En este sentido, se puede ser consciente de haber muerto, por ejemplo, para una comunidad que
nos rechaza y de la cual necesitamos para sentirnos nosotros mismos. Pero también se puede vivir
la muerte de una forma más racionalizada, en el sentido freudiano del término, de tal manera que la
impotencia -rasgo común de todo lo muerto- sea disimulada bajo el disfraz de un sedicente realismo.
¡Nada de proyectos sociales!, se nos dice, pues esto supone un fin común que limitaría
nuestra libertad, siempre para ellos relativa al aquí y ahora, por quimeras relativas a un futuro
del cual sólo cabría decir que es absoluta incertidumbre.

Sin embargo, basta mirar toda manifestación de vida, aun en sus formas más rudimentarias, para
observar que ésta busca ser el Presente de su futuro. Esto es: ser la ley de su propio cambio,
haciéndose para ello necesaria por su singularidad. Toda especie es una forma singular de vida que,
siendo tal y como es, constituye una presencia necesaria para las demás especies. De ahí que el
cambio o la extinción de alguna suponga la modificación o extinción de otras. Esto es lo que
denominamos el Orden Solidario de la Vida. Ahora bien, es a su vez este orden solidario el que
permite la afirmación de la singularidad de cada especie, y con ello el que le facilita realizar las
posibilidades que le son inherentes, y esto, mutatis mutandi, es lo que denominamos libertad de la
especie.

En resumen, todo orden de solidaridad es una y la misma cosa que un orden de libertad. Esto
vale sobre todo para la realidad humana, pues es desde ella donde podemos hablar, en su más
pleno sentido, de Libertad. Sólo que aquí no rige el concepto de especie en tanto que nos referimos
a la escala de la vida social, sino de la persona, que, en tanto que tal, no busca sino la máxima
expresión de su Vida: afirmar su singularidad en comunión solidaria con los demás. Esto es:
que el orden solidario sea la condición del orden de la libertad o de realización de las posibilidades
que son inherentes a la singularidad de cada uno.

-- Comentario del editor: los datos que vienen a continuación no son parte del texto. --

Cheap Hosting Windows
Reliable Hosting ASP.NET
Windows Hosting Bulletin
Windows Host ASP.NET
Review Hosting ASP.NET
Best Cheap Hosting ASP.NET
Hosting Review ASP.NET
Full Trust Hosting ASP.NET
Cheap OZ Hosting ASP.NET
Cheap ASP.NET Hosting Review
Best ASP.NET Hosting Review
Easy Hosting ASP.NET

Con esto, el árbol de la Vida ya no sería diferente al árbol de la Ciencia del Bien y del Mal, puesto
que la máxima expresión de la Vida es la Vida tal y como se debe vivir. O sea: como libertad
solidaria. Al paradigma terminal del postmodernismo, o conciencia de la nada, no puede sino
seguirle el paradigma de la Vida, que es aquella forma de diferenciación del Todo inherente a la
afirmación de la singularidad de sus partes. Frente al individuo aislado y sin identidad, o
conciencia de muerte, la singularidad solidaria o conciencia de Vida.